Our approach has helped a variety of companies achieve substantial health and safety performance improvements. Included among these are the Coca-Cola Bottling Company Consolidated, United Water, AECOM and HOLT CAT, which achieved the following results:

 

Coca-Cola Bottling Company Consolidated

In January 2009, we implemented UL’s PureSafety Safety Management System, the Content Editing System (CES) and the Content Creation System (CCS) to provide training to the Coca-Cola Bottling Company’s 4,600 employees at 54 locations across 11 states, primarily in the southeastern U.S. The system has improved the training accountability of the management teams and is recognized by the Executive Safety Committee. Employees have responded positively to the quality of the lessons, the ease of use of the system and the flexibility of being able to access the system from any computer. In conjunction with other safety programs, the UL e-learning solution has produced a nearly 25 percent drop in workers’ compensation claims and a 40 percent drop in auto liability claims.20

 

United Water

United Water has been a leader in the water services industry for over 140 years, serving 5.7 million people in 21 states. With its acquisition of Earth Tech’s North American Contract Operations in 2008, United Water began a relationship with UL Workplace Health & Safety and its PureSafety software solution.

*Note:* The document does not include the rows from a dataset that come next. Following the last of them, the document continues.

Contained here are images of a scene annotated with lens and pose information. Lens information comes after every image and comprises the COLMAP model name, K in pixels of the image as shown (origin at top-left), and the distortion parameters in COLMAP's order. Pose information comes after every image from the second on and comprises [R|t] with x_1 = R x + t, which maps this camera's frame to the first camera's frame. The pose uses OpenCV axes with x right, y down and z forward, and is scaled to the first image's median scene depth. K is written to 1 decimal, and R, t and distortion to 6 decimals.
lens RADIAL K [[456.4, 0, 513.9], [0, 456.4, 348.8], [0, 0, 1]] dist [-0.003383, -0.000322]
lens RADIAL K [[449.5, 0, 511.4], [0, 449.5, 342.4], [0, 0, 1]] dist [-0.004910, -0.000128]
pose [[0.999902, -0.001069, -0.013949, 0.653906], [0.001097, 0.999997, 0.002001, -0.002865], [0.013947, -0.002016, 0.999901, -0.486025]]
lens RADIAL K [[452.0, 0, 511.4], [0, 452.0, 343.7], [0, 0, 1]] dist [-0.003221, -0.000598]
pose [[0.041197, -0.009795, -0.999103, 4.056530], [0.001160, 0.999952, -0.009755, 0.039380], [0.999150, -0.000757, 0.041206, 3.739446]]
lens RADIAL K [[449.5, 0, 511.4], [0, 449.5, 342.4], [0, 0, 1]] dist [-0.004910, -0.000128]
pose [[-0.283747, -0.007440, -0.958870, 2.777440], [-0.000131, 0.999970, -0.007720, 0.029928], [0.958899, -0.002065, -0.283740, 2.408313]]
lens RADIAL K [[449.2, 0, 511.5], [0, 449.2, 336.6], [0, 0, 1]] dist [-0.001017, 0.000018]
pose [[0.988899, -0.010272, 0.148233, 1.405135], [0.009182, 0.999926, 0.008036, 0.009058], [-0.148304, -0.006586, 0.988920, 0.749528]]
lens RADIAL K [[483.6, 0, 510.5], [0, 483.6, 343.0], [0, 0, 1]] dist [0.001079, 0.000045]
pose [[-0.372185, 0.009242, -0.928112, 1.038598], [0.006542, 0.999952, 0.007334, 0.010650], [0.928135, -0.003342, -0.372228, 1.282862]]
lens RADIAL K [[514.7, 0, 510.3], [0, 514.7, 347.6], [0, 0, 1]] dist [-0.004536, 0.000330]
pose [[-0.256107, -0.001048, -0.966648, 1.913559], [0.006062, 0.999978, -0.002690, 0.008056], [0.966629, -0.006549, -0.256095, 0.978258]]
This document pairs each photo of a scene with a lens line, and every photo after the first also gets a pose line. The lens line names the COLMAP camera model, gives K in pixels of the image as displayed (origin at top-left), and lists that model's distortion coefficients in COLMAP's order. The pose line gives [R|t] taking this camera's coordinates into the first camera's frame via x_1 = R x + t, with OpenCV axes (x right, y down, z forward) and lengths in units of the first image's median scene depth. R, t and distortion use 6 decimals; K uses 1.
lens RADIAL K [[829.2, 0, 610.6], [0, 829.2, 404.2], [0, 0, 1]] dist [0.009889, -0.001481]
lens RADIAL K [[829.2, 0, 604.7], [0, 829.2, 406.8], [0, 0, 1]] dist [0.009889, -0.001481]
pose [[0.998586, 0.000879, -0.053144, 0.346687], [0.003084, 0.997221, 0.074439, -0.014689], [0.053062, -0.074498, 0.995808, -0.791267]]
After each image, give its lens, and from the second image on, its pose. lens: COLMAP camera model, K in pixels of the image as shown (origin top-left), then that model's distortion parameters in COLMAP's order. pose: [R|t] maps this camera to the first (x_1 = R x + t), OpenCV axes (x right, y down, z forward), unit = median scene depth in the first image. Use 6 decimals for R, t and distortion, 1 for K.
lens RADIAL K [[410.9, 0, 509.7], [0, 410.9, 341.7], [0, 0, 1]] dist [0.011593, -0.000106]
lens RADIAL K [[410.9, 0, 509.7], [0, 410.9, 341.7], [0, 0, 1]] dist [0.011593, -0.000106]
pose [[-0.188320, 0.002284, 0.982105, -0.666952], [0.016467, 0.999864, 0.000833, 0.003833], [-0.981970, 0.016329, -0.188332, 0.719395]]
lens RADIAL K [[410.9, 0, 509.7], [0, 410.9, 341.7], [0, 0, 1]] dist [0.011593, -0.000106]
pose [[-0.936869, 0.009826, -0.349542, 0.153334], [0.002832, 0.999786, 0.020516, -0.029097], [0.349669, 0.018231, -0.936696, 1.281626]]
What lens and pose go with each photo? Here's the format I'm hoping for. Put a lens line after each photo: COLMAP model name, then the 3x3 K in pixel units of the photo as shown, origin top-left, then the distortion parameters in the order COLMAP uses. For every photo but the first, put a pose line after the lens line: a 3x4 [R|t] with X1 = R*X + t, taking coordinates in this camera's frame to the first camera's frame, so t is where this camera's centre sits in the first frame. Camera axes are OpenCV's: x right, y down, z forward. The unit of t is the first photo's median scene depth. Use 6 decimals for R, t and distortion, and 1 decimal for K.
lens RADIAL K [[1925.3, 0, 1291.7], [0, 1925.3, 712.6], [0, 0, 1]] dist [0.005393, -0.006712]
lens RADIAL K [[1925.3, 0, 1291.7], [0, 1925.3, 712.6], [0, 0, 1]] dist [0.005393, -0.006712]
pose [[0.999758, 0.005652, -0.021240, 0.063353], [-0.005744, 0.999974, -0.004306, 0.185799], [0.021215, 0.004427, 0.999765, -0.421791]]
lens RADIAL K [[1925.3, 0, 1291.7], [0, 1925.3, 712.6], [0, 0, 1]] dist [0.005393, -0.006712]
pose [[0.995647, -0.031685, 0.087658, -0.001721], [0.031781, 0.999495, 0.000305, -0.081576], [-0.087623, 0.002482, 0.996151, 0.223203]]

Over the next four years, United Water would expand its use of UL’s employee training from 64 courses to 100, extending health and safety training to almost 60 percent of its 2,300 workers.21

 

AECOM

This global provider of professional technical and management support services makes extensive use of UL Workplace Health & Safety’s online training library and its content development team to design custom courses. To date, UL and AECOM have jointly developed eight e-lessons. AECOM’s training encompasses both awareness and performance-level components. Awareness training, primarily using UL courses, is designed to provide employees with basic regulatory compliance information, along with general hazard recognition and mitigation skills. AECOM also uses performance training that is delivered in the classroom to teach specific hazard mitigation and life-saving skills. For these classes, learners are required to physically demonstrate their capabilities to earn related certifications. Together, these programs helped AECOM reduce OSHA-recordable incidents by 10 percent and injury-related workdays by 52 percent in 2011 and 2012.22

 

HOLT CAT

For this authorized Caterpillar heavy equipment and engine dealer with 1,800 employees in Texas, we implemented UL’s PureSafety Safety Management System, including custom course content creation, incident management tools, access to a library of more than 700 course titles (including many in Spanish) and course completion and exam tracking capabilities. In the four years following the implementation, the company’s injury incidence rate dropped by almost two-thirds. HOLT CAT management believes that the greatest benefit, however, is employee buy-in for safety principles and long-term behavioral changes. According to Noe Cisneros, HOLT CAT director of Safety, Security, and Environmental Culture: “We now have 1,800 safety practitioners who can speak intelligently about the different types of exposures we face. They can articulate specific issues affecting their roles in the company, model their behavior and apply what they have learned in day-to-day operations.”23

 

We believe that our cutting-edge approach to employee health and safety training — combining foundational e-learning and ubiquitous m-learning to offer interactive content as part of a blended, needs-based learning ecosystem — provides the most effective worker training and gives companies the best set of tools to build a strong safety culture.